| THE INPUT |
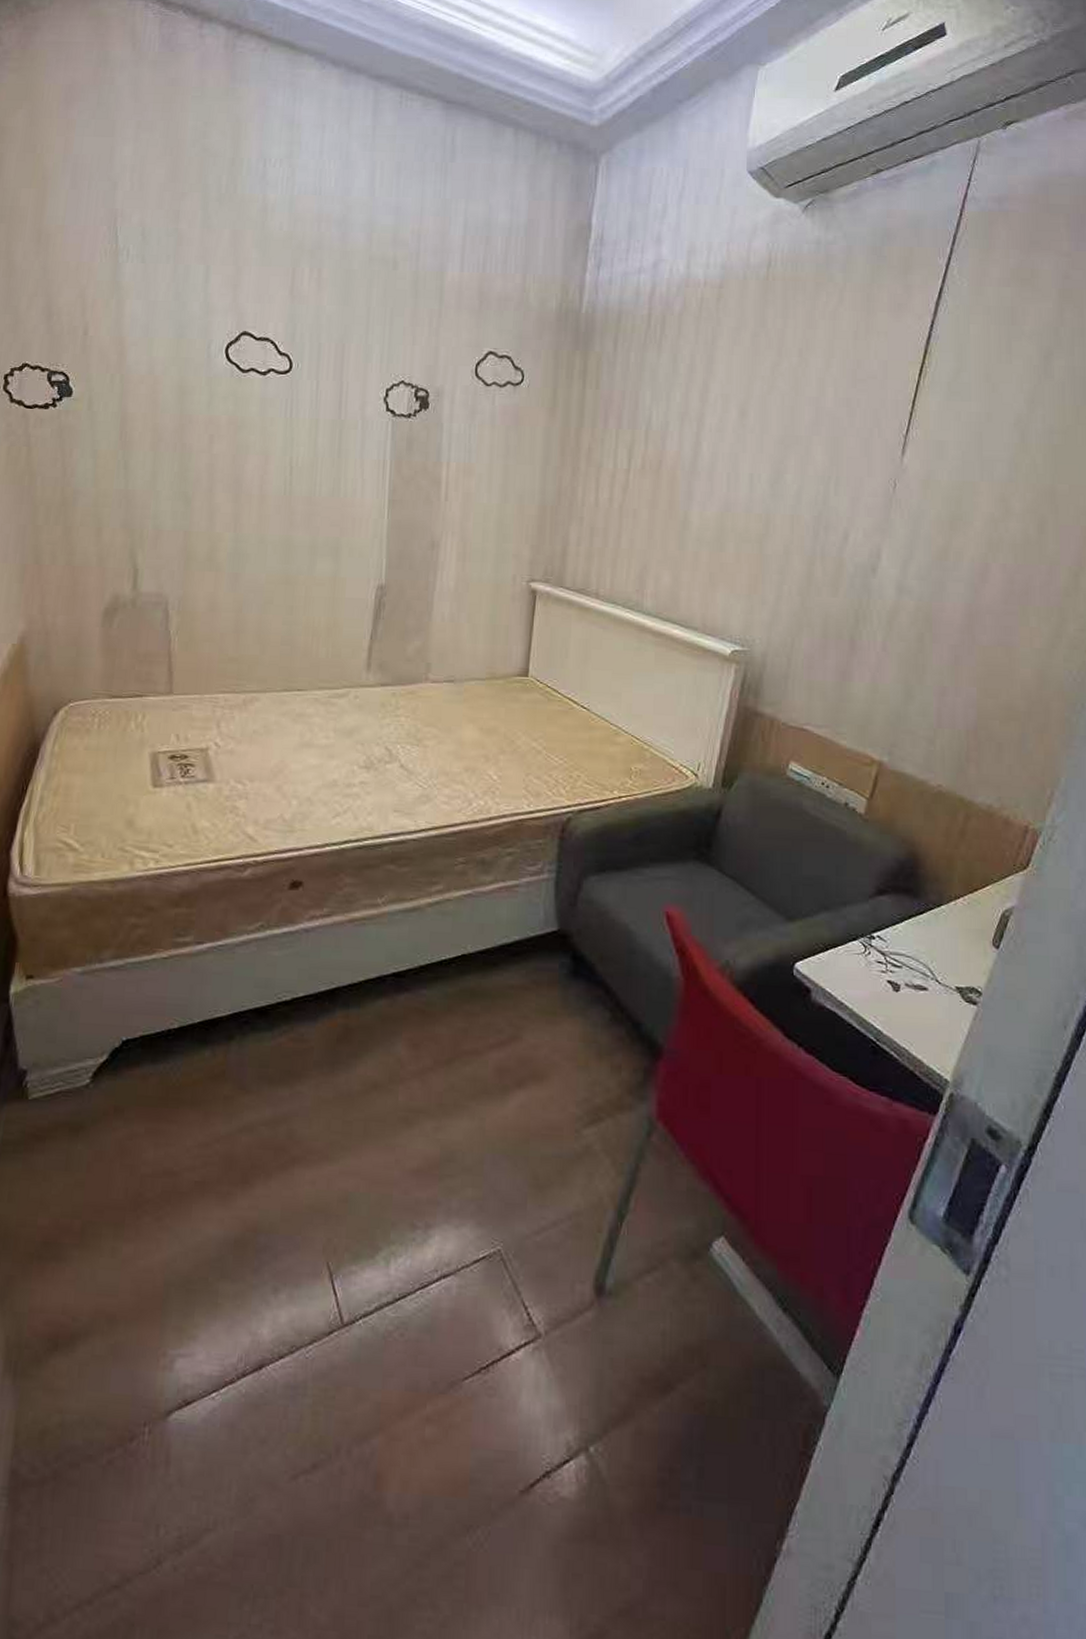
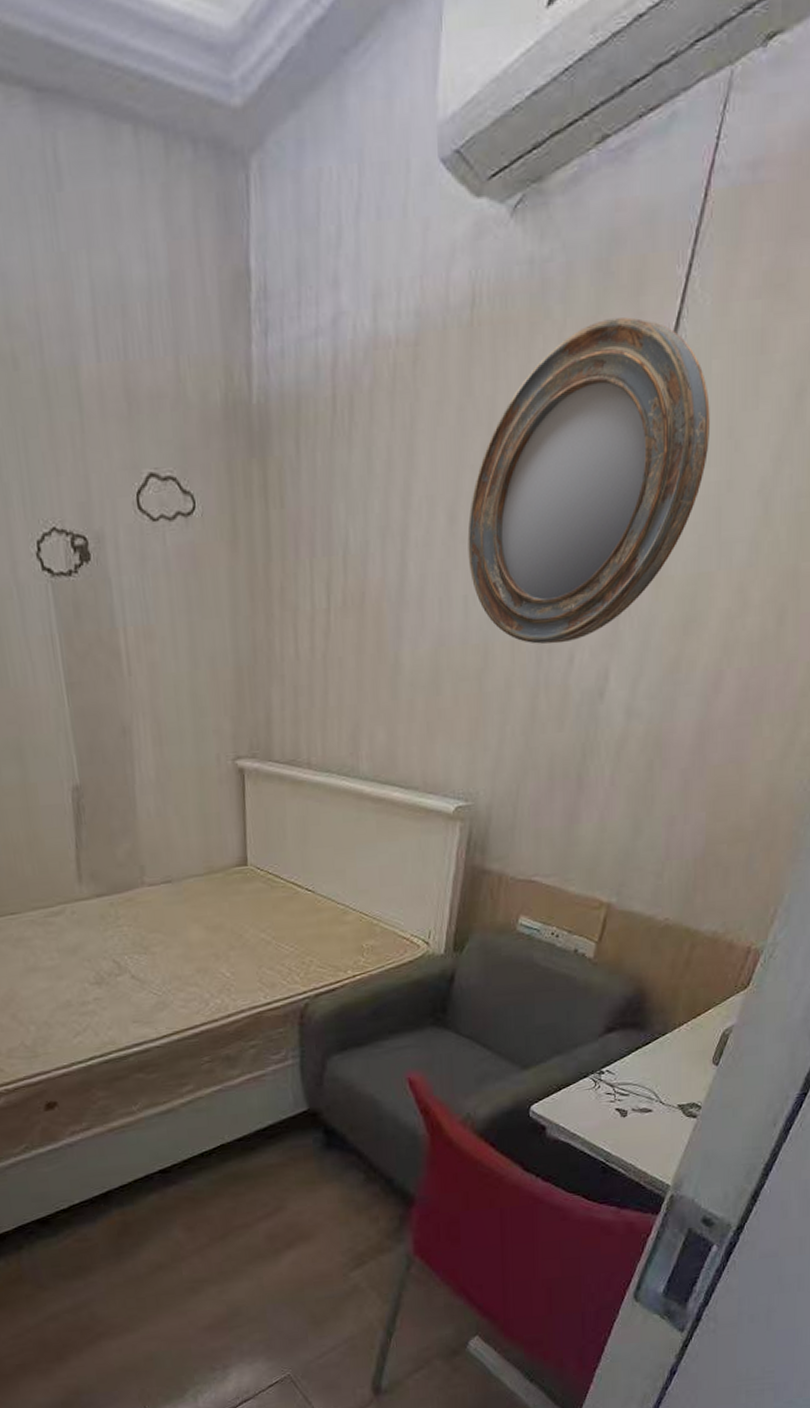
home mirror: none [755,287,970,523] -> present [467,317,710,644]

--

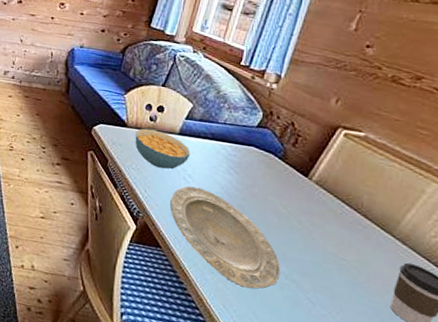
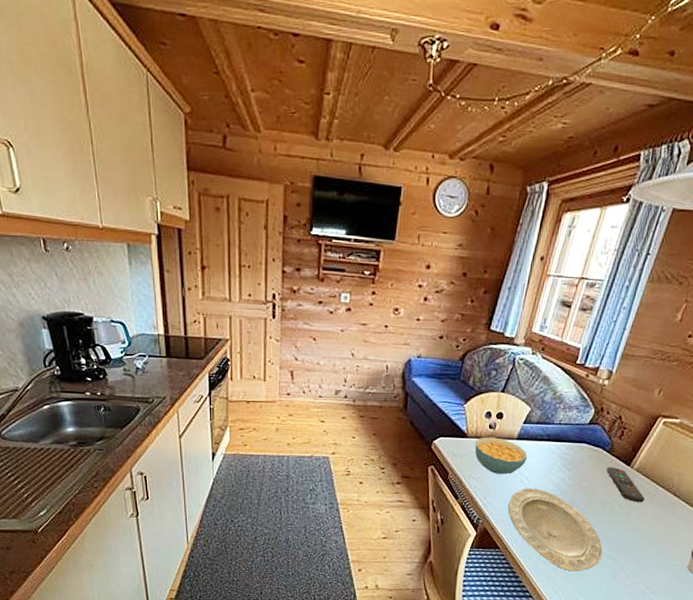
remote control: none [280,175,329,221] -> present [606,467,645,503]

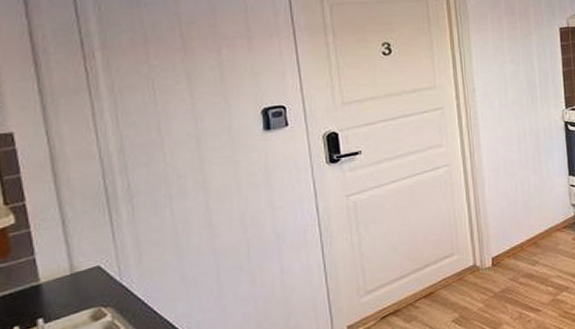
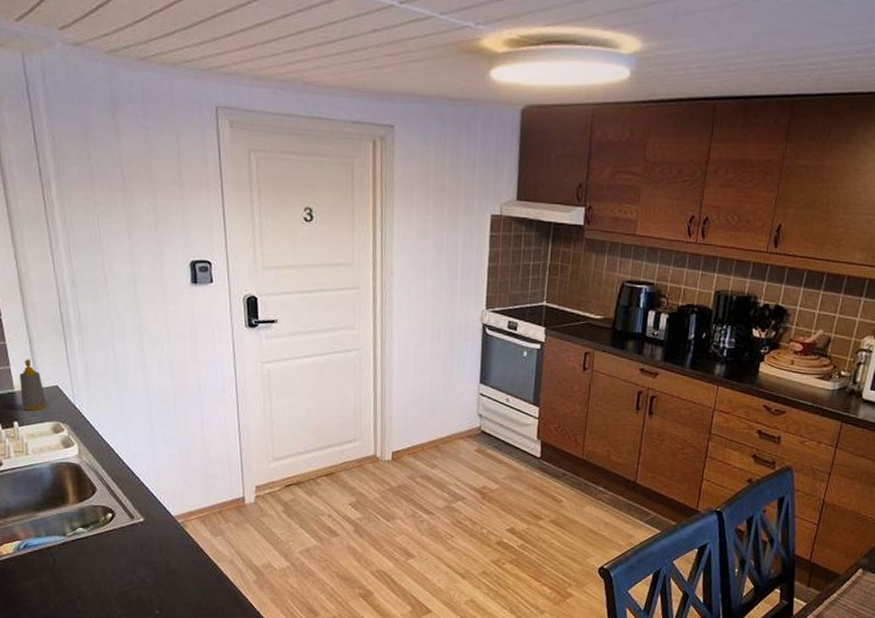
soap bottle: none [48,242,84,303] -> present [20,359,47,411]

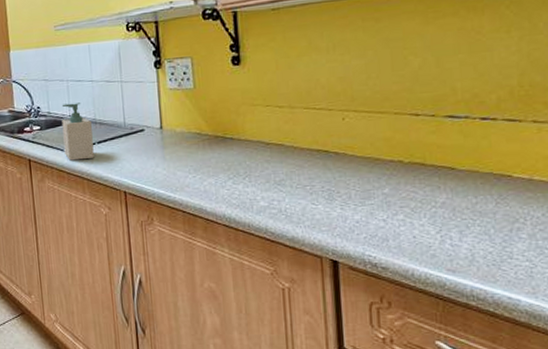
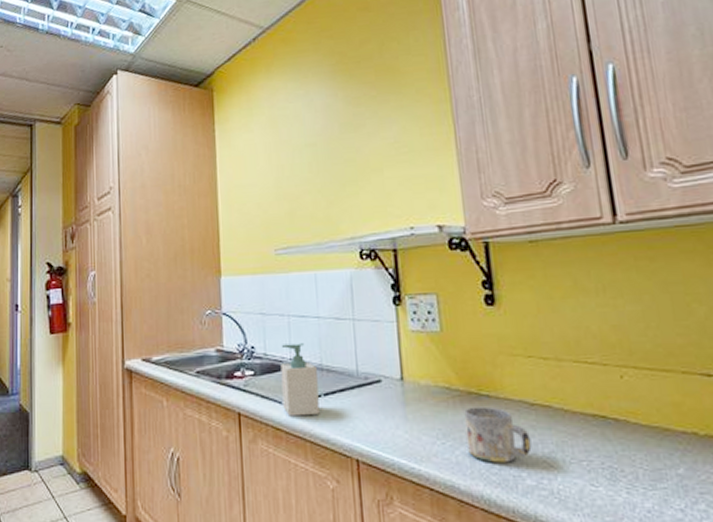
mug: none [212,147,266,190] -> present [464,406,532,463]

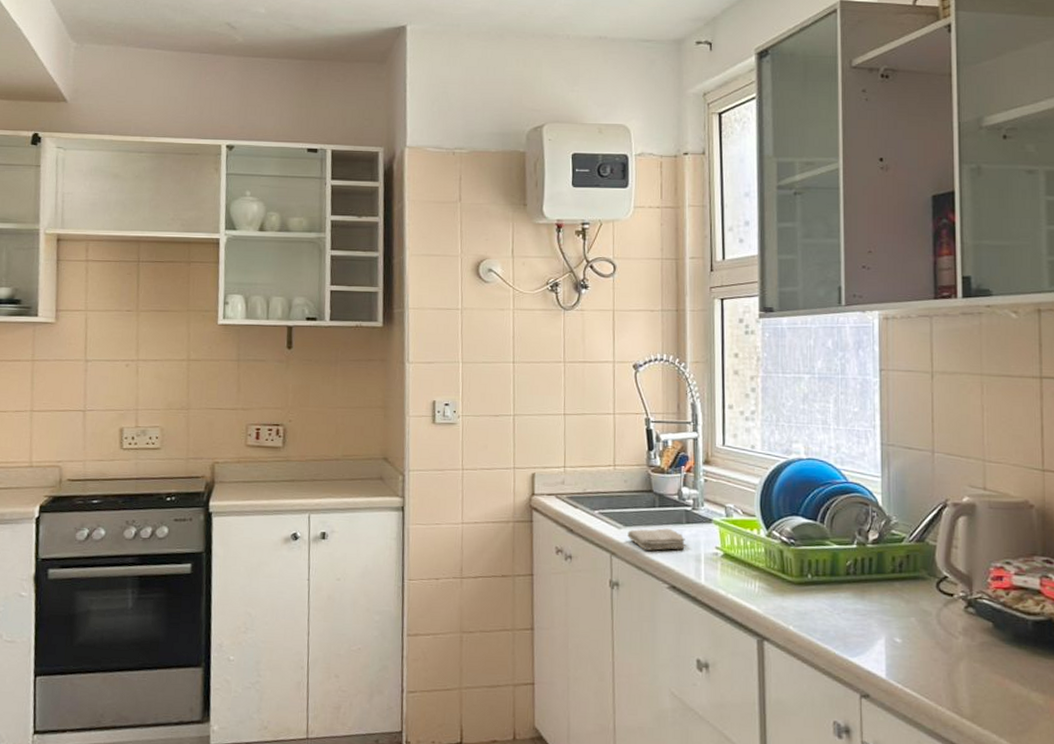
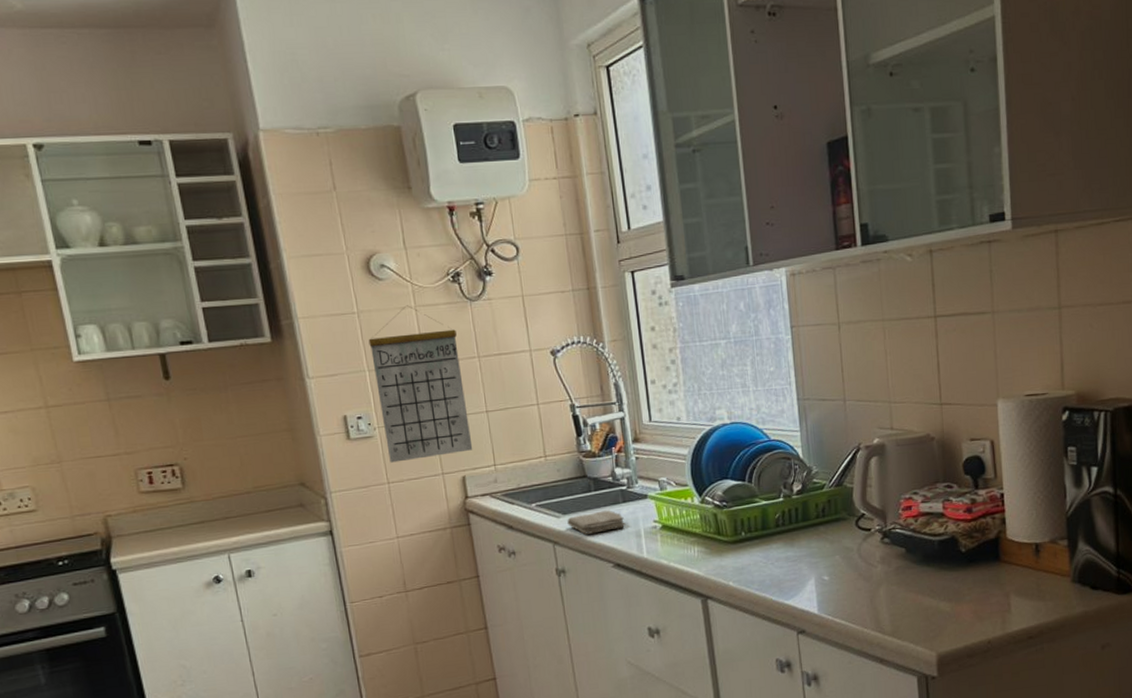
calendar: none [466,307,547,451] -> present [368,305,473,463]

| WORK REQUIRED |
Please return the material above only from the line that holds "soap bottle: none" through the line that holds "calendar: none [466,307,547,451]", exactly as it stands, ends included and pictures omitted.

| EXERCISE RESULT |
soap bottle: none [48,242,84,303] -> present [20,359,47,411]

mug: none [212,147,266,190] -> present [464,406,532,463]

calendar: none [466,307,547,451] -> present [368,305,473,463]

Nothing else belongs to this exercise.